**Directions**
Reproduce the text of every row below word for word, leaving out the pictures.

**Supplied material**
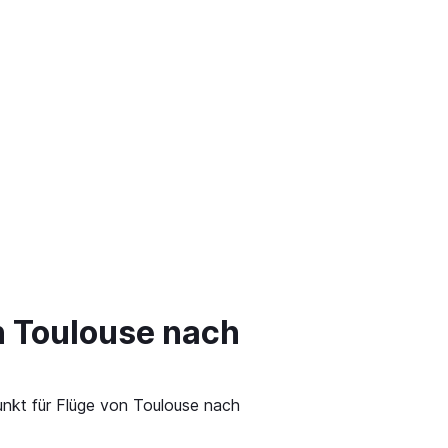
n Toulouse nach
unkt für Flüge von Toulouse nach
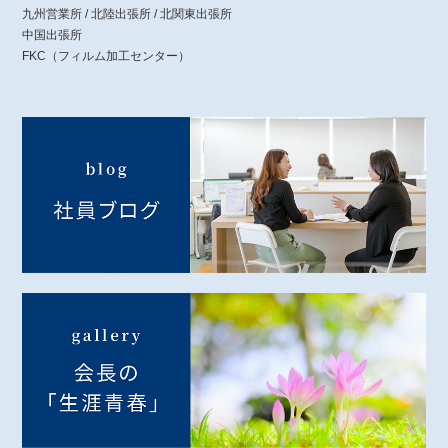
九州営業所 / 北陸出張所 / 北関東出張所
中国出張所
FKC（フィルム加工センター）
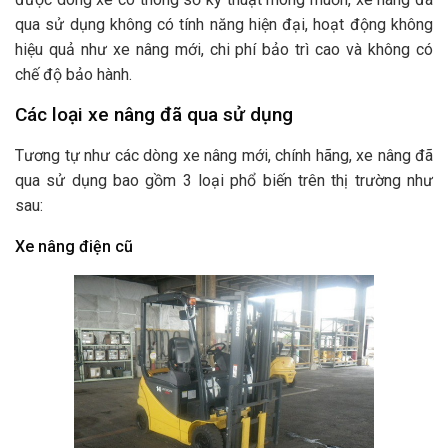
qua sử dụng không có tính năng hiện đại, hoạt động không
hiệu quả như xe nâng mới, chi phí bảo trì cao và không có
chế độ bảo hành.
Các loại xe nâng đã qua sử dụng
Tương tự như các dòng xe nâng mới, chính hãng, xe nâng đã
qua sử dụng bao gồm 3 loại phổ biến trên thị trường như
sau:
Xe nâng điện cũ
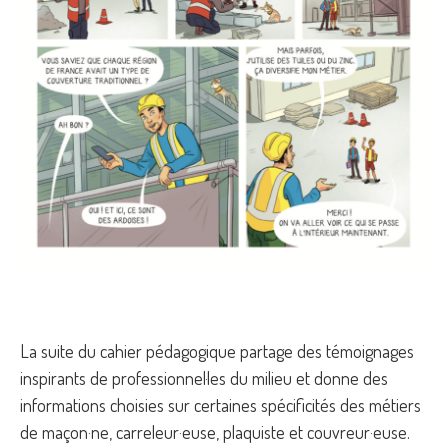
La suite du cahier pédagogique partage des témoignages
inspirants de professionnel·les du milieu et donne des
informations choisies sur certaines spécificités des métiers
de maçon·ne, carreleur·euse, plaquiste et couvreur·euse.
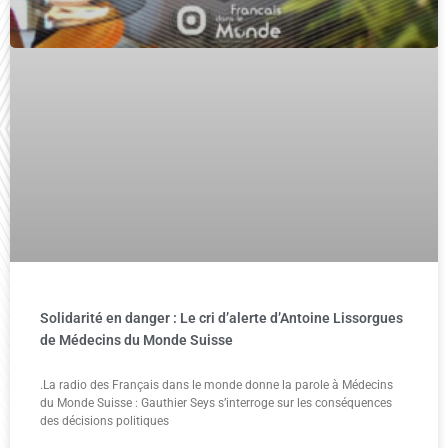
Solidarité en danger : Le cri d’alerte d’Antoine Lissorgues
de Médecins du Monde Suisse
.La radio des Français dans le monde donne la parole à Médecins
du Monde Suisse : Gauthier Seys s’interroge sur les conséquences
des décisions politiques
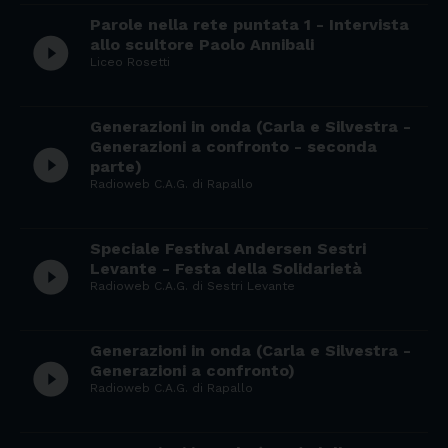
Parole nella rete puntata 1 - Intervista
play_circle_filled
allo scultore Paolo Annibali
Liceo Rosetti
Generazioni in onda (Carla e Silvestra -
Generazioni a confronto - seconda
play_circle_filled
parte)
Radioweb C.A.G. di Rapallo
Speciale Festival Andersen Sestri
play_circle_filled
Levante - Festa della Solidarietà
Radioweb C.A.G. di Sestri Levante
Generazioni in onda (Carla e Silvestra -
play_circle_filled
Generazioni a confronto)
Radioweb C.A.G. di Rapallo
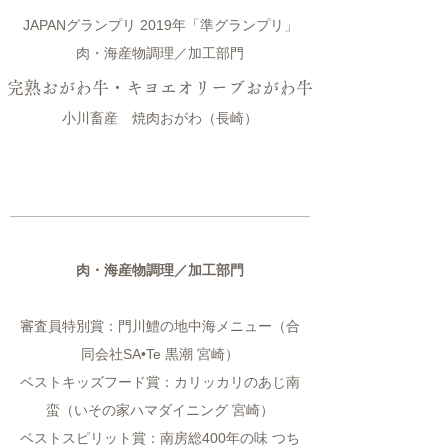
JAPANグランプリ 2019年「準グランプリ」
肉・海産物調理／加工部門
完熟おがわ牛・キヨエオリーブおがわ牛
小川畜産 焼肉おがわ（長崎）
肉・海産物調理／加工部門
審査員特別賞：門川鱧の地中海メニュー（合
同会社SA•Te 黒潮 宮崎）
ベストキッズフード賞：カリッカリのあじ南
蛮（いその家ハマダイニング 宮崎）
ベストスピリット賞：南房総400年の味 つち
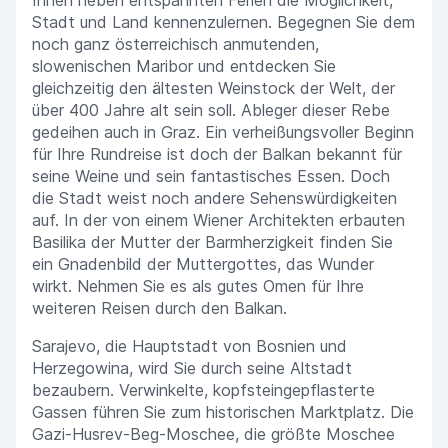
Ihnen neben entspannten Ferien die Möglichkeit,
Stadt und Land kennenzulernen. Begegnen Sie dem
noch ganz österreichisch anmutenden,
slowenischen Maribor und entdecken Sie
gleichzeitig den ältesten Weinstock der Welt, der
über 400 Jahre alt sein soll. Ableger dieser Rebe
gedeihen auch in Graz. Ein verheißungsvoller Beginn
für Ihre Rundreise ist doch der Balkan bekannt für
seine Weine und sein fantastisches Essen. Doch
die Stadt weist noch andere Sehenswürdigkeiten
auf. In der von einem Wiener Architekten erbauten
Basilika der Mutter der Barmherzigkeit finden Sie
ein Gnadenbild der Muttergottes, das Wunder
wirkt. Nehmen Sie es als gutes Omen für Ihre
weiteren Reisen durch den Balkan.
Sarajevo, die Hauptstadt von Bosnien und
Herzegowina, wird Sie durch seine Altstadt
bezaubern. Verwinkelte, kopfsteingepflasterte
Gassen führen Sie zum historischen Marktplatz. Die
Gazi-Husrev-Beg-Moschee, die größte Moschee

**Task solution**
n Toulouse nach
unkt für Flüge von Toulouse nach
九州営業所 / 北陸出張所 / 北関東出張所
中国出張所
FKC（フィルム加工センター）
qua sử dụng không có tính năng hiện đại, hoạt động không
hiệu quả như xe nâng mới, chi phí bảo trì cao và không có
chế độ bảo hành.
Các loại xe nâng đã qua sử dụng
Tương tự như các dòng xe nâng mới, chính hãng, xe nâng đã
qua sử dụng bao gồm 3 loại phổ biến trên thị trường như
sau:
Xe nâng điện cũ
La suite du cahier pédagogique partage des témoignages
inspirants de professionnel·les du milieu et donne des
informations choisies sur certaines spécificités des métiers
de maçon·ne, carreleur·euse, plaquiste et couvreur·euse.
Solidarité en danger : Le cri d’alerte d’Antoine Lissorgues
de Médecins du Monde Suisse
.La radio des Français dans le monde donne la parole à Médecins
du Monde Suisse : Gauthier Seys s’interroge sur les conséquences
des décisions politiques
Parole nella rete puntata 1 - Intervista
play_circle_filled
allo scultore Paolo Annibali
Liceo Rosetti
Generazioni in onda (Carla e Silvestra -
Generazioni a confronto - seconda
play_circle_filled
parte)
Radioweb C.A.G. di Rapallo
Speciale Festival Andersen Sestri
play_circle_filled
Levante - Festa della Solidarietà
Radioweb C.A.G. di Sestri Levante
Generazioni in onda (Carla e Silvestra -
play_circle_filled
Generazioni a confronto)
Radioweb C.A.G. di Rapallo
JAPANグランプリ 2019年「準グランプリ」
肉・海産物調理／加工部門
完熟おがわ牛・キヨエオリーブおがわ牛
小川畜産 焼肉おがわ（長崎）
肉・海産物調理／加工部門
審査員特別賞：門川鱧の地中海メニュー（合
同会社SA•Te 黒潮 宮崎）
ベストキッズフード賞：カリッカリのあじ南
蛮（いその家ハマダイニング 宮崎）
ベストスピリット賞：南房総400年の味 つち
Ihnen neben entspannten Ferien die Möglichkeit,
Stadt und Land kennenzulernen. Begegnen Sie dem
noch ganz österreichisch anmutenden,
slowenischen Maribor und entdecken Sie
gleichzeitig den ältesten Weinstock der Welt, der
über 400 Jahre alt sein soll. Ableger dieser Rebe
gedeihen auch in Graz. Ein verheißungsvoller Beginn
für Ihre Rundreise ist doch der Balkan bekannt für
seine Weine und sein fantastisches Essen. Doch
die Stadt weist noch andere Sehenswürdigkeiten
auf. In der von einem Wiener Architekten erbauten
Basilika der Mutter der Barmherzigkeit finden Sie
ein Gnadenbild der Muttergottes, das Wunder
wirkt. Nehmen Sie es als gutes Omen für Ihre
weiteren Reisen durch den Balkan.
Sarajevo, die Hauptstadt von Bosnien und
Herzegowina, wird Sie durch seine Altstadt
bezaubern. Verwinkelte, kopfsteingepflasterte
Gassen führen Sie zum historischen Marktplatz. Die
Gazi-Husrev-Beg-Moschee, die größte Moschee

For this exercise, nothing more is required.